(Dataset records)
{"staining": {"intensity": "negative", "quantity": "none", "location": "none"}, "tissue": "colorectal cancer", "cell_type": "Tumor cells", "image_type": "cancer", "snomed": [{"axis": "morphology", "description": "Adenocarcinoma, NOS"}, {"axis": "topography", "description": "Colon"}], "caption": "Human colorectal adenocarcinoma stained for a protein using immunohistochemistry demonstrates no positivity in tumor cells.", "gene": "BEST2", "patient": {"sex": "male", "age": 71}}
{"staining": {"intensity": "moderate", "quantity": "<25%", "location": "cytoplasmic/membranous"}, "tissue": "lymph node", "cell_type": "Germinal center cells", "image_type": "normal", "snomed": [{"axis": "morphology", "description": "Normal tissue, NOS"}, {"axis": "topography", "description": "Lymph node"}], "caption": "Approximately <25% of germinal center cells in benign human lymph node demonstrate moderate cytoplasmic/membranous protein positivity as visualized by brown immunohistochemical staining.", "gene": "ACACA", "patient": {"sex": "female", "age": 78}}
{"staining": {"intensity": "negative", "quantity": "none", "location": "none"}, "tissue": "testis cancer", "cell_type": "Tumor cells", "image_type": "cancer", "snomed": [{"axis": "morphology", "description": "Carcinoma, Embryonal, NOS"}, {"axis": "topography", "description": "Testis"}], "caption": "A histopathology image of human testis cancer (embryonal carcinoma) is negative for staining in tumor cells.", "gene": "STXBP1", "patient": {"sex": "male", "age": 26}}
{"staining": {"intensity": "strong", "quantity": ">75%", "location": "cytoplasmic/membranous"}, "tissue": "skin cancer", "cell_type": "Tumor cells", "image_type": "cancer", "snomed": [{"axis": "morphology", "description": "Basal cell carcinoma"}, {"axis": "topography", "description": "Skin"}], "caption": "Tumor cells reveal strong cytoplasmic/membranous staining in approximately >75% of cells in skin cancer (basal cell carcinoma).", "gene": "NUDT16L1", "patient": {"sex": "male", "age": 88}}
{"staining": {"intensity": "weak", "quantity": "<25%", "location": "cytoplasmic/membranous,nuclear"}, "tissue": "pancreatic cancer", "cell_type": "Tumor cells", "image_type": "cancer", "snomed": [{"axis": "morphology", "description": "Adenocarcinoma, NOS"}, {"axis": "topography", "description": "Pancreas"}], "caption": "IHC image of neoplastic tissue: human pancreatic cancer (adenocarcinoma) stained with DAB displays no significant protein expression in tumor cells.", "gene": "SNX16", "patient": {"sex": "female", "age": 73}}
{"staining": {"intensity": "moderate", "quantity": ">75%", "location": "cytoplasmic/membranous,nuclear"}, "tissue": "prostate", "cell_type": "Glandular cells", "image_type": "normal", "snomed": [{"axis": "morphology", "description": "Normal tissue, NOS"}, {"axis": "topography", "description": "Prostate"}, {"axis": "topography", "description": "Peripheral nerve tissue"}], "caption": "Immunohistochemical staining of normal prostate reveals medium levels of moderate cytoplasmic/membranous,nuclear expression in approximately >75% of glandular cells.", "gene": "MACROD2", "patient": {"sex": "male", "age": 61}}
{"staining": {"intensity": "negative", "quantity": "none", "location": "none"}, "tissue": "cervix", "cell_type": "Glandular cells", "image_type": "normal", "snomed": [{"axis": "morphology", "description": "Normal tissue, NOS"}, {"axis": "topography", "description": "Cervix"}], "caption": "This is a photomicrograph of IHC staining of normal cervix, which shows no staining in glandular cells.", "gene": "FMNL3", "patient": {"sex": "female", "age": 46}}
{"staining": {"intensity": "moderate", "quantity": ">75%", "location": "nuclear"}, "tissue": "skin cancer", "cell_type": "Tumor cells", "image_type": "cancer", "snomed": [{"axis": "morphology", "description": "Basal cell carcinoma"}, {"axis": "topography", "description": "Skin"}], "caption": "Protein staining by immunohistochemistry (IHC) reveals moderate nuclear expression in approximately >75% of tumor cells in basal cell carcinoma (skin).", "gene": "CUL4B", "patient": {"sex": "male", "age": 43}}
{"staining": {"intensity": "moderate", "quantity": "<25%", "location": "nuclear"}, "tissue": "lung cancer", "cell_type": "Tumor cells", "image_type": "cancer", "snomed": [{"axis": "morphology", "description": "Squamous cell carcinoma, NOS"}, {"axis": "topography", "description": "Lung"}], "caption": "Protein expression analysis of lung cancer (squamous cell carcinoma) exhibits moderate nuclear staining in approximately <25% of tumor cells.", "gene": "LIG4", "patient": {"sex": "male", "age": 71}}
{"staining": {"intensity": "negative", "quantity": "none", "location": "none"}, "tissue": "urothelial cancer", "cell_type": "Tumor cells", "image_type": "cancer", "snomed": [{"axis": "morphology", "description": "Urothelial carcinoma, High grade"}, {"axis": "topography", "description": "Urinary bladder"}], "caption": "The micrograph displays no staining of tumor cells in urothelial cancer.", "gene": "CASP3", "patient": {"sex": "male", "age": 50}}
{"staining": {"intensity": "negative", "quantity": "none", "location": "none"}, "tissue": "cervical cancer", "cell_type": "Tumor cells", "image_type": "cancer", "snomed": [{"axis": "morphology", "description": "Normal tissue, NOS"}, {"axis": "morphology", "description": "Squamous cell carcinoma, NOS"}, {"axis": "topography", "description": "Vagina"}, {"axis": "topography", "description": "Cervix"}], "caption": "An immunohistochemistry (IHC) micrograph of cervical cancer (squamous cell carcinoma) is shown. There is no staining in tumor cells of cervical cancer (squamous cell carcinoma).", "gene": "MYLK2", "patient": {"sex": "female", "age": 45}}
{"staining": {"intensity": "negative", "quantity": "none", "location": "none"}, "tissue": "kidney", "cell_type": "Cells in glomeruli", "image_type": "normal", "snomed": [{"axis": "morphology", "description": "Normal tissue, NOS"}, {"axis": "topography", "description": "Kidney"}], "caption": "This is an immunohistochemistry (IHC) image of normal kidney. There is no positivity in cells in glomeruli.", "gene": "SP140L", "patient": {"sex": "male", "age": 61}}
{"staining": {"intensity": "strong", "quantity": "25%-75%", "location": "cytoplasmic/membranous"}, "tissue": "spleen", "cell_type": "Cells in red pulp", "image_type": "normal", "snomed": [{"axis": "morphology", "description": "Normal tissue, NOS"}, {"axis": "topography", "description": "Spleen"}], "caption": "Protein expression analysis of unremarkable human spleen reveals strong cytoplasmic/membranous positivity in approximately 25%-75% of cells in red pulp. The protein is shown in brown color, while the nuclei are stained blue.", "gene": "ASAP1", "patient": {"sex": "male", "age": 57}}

*WORK TASK*. Each line of the data must be written out exactly as it appears.

*RESPONSE BOX*.
{"staining": {"intensity": "negative", "quantity": "none", "location": "none"}, "tissue": "colorectal cancer", "cell_type": "Tumor cells", "image_type": "cancer", "snomed": [{"axis": "morphology", "description": "Adenocarcinoma, NOS"}, {"axis": "topography", "description": "Colon"}], "caption": "Human colorectal adenocarcinoma stained for a protein using immunohistochemistry demonstrates no positivity in tumor cells.", "gene": "BEST2", "patient": {"sex": "male", "age": 71}}
{"staining": {"intensity": "moderate", "quantity": "<25%", "location": "cytoplasmic/membranous"}, "tissue": "lymph node", "cell_type": "Germinal center cells", "image_type": "normal", "snomed": [{"axis": "morphology", "description": "Normal tissue, NOS"}, {"axis": "topography", "description": "Lymph node"}], "caption": "Approximately <25% of germinal center cells in benign human lymph node demonstrate moderate cytoplasmic/membranous protein positivity as visualized by brown immunohistochemical staining.", "gene": "ACACA", "patient": {"sex": "female", "age": 78}}
{"staining": {"intensity": "negative", "quantity": "none", "location": "none"}, "tissue": "testis cancer", "cell_type": "Tumor cells", "image_type": "cancer", "snomed": [{"axis": "morphology", "description": "Carcinoma, Embryonal, NOS"}, {"axis": "topography", "description": "Testis"}], "caption": "A histopathology image of human testis cancer (embryonal carcinoma) is negative for staining in tumor cells.", "gene": "STXBP1", "patient": {"sex": "male", "age": 26}}
{"staining": {"intensity": "strong", "quantity": ">75%", "location": "cytoplasmic/membranous"}, "tissue": "skin cancer", "cell_type": "Tumor cells", "image_type": "cancer", "snomed": [{"axis": "morphology", "description": "Basal cell carcinoma"}, {"axis": "topography", "description": "Skin"}], "caption": "Tumor cells reveal strong cytoplasmic/membranous staining in approximately >75% of cells in skin cancer (basal cell carcinoma).", "gene": "NUDT16L1", "patient": {"sex": "male", "age": 88}}
{"staining": {"intensity": "weak", "quantity": "<25%", "location": "cytoplasmic/membranous,nuclear"}, "tissue": "pancreatic cancer", "cell_type": "Tumor cells", "image_type": "cancer", "snomed": [{"axis": "morphology", "description": "Adenocarcinoma, NOS"}, {"axis": "topography", "description": "Pancreas"}], "caption": "IHC image of neoplastic tissue: human pancreatic cancer (adenocarcinoma) stained with DAB displays no significant protein expression in tumor cells.", "gene": "SNX16", "patient": {"sex": "female", "age": 73}}
{"staining": {"intensity": "moderate", "quantity": ">75%", "location": "cytoplasmic/membranous,nuclear"}, "tissue": "prostate", "cell_type": "Glandular cells", "image_type": "normal", "snomed": [{"axis": "morphology", "description": "Normal tissue, NOS"}, {"axis": "topography", "description": "Prostate"}, {"axis": "topography", "description": "Peripheral nerve tissue"}], "caption": "Immunohistochemical staining of normal prostate reveals medium levels of moderate cytoplasmic/membranous,nuclear expression in approximately >75% of glandular cells.", "gene": "MACROD2", "patient": {"sex": "male", "age": 61}}
{"staining": {"intensity": "negative", "quantity": "none", "location": "none"}, "tissue": "cervix", "cell_type": "Glandular cells", "image_type": "normal", "snomed": [{"axis": "morphology", "description": "Normal tissue, NOS"}, {"axis": "topography", "description": "Cervix"}], "caption": "This is a photomicrograph of IHC staining of normal cervix, which shows no staining in glandular cells.", "gene": "FMNL3", "patient": {"sex": "female", "age": 46}}
{"staining": {"intensity": "moderate", "quantity": ">75%", "location": "nuclear"}, "tissue": "skin cancer", "cell_type": "Tumor cells", "image_type": "cancer", "snomed": [{"axis": "morphology", "description": "Basal cell carcinoma"}, {"axis": "topography", "description": "Skin"}], "caption": "Protein staining by immunohistochemistry (IHC) reveals moderate nuclear expression in approximately >75% of tumor cells in basal cell carcinoma (skin).", "gene": "CUL4B", "patient": {"sex": "male", "age": 43}}
{"staining": {"intensity": "moderate", "quantity": "<25%", "location": "nuclear"}, "tissue": "lung cancer", "cell_type": "Tumor cells", "image_type": "cancer", "snomed": [{"axis": "morphology", "description": "Squamous cell carcinoma, NOS"}, {"axis": "topography", "description": "Lung"}], "caption": "Protein expression analysis of lung cancer (squamous cell carcinoma) exhibits moderate nuclear staining in approximately <25% of tumor cells.", "gene": "LIG4", "patient": {"sex": "male", "age": 71}}
{"staining": {"intensity": "negative", "quantity": "none", "location": "none"}, "tissue": "urothelial cancer", "cell_type": "Tumor cells", "image_type": "cancer", "snomed": [{"axis": "morphology", "description": "Urothelial carcinoma, High grade"}, {"axis": "topography", "description": "Urinary bladder"}], "caption": "The micrograph displays no staining of tumor cells in urothelial cancer.", "gene": "CASP3", "patient": {"sex": "male", "age": 50}}
{"staining": {"intensity": "negative", "quantity": "none", "location": "none"}, "tissue": "cervical cancer", "cell_type": "Tumor cells", "image_type": "cancer", "snomed": [{"axis": "morphology", "description": "Normal tissue, NOS"}, {"axis": "morphology", "description": "Squamous cell carcinoma, NOS"}, {"axis": "topography", "description": "Vagina"}, {"axis": "topography", "description": "Cervix"}], "caption": "An immunohistochemistry (IHC) micrograph of cervical cancer (squamous cell carcinoma) is shown. There is no staining in tumor cells of cervical cancer (squamous cell carcinoma).", "gene": "MYLK2", "patient": {"sex": "female", "age": 45}}
{"staining": {"intensity": "negative", "quantity": "none", "location": "none"}, "tissue": "kidney", "cell_type": "Cells in glomeruli", "image_type": "normal", "snomed": [{"axis": "morphology", "description": "Normal tissue, NOS"}, {"axis": "topography", "description": "Kidney"}], "caption": "This is an immunohistochemistry (IHC) image of normal kidney. There is no positivity in cells in glomeruli.", "gene": "SP140L", "patient": {"sex": "male", "age": 61}}
{"staining": {"intensity": "strong", "quantity": "25%-75%", "location": "cytoplasmic/membranous"}, "tissue": "spleen", "cell_type": "Cells in red pulp", "image_type": "normal", "snomed": [{"axis": "morphology", "description": "Normal tissue, NOS"}, {"axis": "topography", "description": "Spleen"}], "caption": "Protein expression analysis of unremarkable human spleen reveals strong cytoplasmic/membranous positivity in approximately 25%-75% of cells in red pulp. The protein is shown in brown color, while the nuclei are stained blue.", "gene": "ASAP1", "patient": {"sex": "male", "age": 57}}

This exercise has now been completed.